Hey, Suki, I have worked in customer service for over 15 years. Don't waste your time threatening the agents. It just gets their back up.
Most large companies are already recording customer service phone calls. The agents know this and it is so stated somehwere in the fine print of your contract or other paperwork.
Every call is logged by the software. The agent codes the type of issue you are having, and codes whatever redress was given, including any personal emails he may have sent. If you need to call back about the same issue, the next agent is required to rely on whatever is in the file, and is not required to believe your version of events if it does not match what is in the file. If he does believe you, he may not necessarily know how to fit your version into the file in conformance with whatever is already in there. You can only hope that the previous agent understood your issue and recorded it correctly. Customers who abuse, threaten, or try to manipulate agents don't understand how that can backfire.

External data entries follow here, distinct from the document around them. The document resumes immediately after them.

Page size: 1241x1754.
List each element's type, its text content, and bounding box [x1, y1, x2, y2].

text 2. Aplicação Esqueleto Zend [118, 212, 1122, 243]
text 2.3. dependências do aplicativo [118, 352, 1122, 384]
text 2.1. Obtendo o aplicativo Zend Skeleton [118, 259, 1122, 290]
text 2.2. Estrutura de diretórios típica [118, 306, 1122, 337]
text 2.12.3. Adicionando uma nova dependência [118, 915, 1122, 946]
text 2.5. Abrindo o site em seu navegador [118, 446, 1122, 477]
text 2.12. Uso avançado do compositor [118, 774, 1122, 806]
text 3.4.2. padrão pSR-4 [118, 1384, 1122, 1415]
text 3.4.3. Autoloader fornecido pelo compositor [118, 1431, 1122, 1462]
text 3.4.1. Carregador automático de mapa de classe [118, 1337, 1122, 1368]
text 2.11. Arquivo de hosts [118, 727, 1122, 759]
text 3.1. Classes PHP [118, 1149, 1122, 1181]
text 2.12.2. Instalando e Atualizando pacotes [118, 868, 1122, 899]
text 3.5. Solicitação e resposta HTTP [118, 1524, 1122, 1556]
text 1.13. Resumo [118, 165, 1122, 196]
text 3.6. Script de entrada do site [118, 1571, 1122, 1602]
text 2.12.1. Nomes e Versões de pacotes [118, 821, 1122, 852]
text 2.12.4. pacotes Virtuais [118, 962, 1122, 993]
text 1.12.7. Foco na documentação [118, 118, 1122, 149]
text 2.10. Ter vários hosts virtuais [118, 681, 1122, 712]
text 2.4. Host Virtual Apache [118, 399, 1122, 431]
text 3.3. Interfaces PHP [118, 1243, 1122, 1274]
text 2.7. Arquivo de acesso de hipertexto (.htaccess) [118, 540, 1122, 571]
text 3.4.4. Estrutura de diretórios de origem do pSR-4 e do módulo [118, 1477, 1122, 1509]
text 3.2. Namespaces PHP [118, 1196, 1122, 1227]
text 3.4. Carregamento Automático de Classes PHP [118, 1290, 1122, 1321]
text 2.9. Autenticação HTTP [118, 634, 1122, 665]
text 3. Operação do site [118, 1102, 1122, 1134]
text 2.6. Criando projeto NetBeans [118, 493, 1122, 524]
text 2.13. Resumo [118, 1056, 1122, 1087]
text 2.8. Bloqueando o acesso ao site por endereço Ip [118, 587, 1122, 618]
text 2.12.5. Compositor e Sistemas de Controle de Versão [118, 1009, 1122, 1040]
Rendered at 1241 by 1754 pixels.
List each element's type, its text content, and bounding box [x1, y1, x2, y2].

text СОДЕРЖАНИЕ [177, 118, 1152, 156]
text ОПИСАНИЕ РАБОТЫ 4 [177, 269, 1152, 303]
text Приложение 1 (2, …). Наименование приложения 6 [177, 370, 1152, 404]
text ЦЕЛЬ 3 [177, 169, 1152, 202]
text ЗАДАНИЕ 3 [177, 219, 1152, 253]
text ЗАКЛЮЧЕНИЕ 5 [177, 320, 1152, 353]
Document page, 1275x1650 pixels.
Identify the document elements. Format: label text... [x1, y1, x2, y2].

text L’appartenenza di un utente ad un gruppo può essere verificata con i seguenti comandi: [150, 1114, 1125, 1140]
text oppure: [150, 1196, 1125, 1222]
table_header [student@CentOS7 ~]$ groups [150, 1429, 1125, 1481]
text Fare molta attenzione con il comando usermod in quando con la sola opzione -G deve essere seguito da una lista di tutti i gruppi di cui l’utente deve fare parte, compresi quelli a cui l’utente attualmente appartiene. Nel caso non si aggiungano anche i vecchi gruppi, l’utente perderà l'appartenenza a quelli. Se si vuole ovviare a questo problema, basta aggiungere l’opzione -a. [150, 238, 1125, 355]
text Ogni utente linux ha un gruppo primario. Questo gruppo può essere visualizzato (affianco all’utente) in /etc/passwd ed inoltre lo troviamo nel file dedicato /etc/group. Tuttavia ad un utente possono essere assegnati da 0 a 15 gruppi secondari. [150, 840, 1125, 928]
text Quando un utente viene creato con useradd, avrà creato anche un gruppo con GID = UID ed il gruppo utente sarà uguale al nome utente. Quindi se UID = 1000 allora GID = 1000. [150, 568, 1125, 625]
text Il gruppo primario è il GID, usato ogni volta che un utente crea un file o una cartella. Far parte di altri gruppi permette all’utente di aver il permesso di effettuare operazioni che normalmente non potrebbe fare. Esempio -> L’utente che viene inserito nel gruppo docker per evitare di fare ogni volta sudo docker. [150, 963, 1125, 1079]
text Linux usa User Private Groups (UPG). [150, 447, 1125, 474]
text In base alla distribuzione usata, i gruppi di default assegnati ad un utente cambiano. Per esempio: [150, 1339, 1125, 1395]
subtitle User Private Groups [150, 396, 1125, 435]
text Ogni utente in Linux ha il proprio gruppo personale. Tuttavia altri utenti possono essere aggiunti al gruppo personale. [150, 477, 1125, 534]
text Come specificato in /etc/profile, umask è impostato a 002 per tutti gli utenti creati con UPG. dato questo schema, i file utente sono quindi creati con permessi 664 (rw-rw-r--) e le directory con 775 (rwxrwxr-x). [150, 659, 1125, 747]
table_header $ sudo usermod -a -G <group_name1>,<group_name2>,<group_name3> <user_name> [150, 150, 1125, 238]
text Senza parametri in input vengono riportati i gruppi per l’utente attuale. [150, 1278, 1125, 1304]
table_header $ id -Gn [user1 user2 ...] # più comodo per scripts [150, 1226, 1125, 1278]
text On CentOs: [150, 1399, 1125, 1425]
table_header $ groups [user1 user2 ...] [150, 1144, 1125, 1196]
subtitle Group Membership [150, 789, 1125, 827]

In most of the places I have worked, supervisors do not take calls from customers. Ever. We usually have some kind of mentor that we can call for advice. They sometimes will let us transfer a customer to them. Sometimes they just give generic advice and hang up. We quickly learn that we are really on our own.
I worked at one company that does customer support for a number of big name companies. The training I received, when I did receive any, was not quite as bad as in this article at Salon.com, hhttp://dir.salon.com/story/tech/feature/2004/02/23/no_support/index.html , but it was just as useless. The instructor ran the information by us too fast for us to absorb and then spent the rest of the time chatting it up with her favourites. The noise level was not conducive to studying. She told us "I am an instructor, not a teacher". We were given open book exams and were told exactly where to find the answers. She got top marks as an instructor because most of us passed with high marks. We were told that we would be able to rely on the information in our knowledge data base and not to worry about what we were told in class. When we hit the floor, we discovered that maybe a quarter of this information was out of date or just plain wrong.
We were told that hanging up on customers was not an option. We were not told what to do when the customer was not satisfied even though we had done all that we were allowed to for him. We were allowed to request that abusive customers use a professional tone; but this piece of advice came through word of mouth from other agents. It was not official policy.
This was a new call centre and the phone exchanges had not been set up properly and many people were either ending up in the wrong department or being hung up on. This went on for a whole month before the company fixed it. This told me that the company really did not care if customers got hung up on.
At the pizza call centre where I work now, I once took a call from a customer who had been hung up on three times because the agents did not know how to process an order for a customer using a gift certificate. So, I placed the order, worked out the discount manually, added a notation to the order indicating what had happened, sent the order -- and then called someone to find out how it should have been done. That all had a negative impact on my call processing time, decreasing any bonus I may have been earning that hour.
Because of the emphasis on call processing time, we have no time to process whatever emotional or psychological reactions we may be experiencing, good or bad. If I have had a particularly good experience, the next caller might be put off by the lingering enthusiasm, interpreting it as undue familiarity. If I have had a bad experience, the caller may be put off by the coldness that results from holding in my pain or anger. In either case, they may become abusive.
I hang up on customers as a last resort. If the customer keeps insisting on a result that does not match the redress made available by the company, I give him three chances to recognize that the conversation has become redundant and is no longer productive. I will not let him waste my time, nor the time of the customers waiting in line for assistance, and I will hang up on him. If he has been polite, I will let him know that the conversation is over. That hang up button is so easy to brush against while reaching for my coffee cup. Some agents just put them on hold and then go for lunch. Sometimes, if the customer is not getting the kind of service they want from our client, I transfer him through to one of the client's competitors.
I don't have the patience displayed by the customer service agent in this youtube video http://www.youtube.com/watch?v=BjSTTb_siCU . Note that the agent is not allowed to give even the simple assistance required here until the customer has given him the verification information.
If the agent is not providing the redress that you want, your best option is to re-read your paperwork or call again and hope to get someone who is more knowledgeable.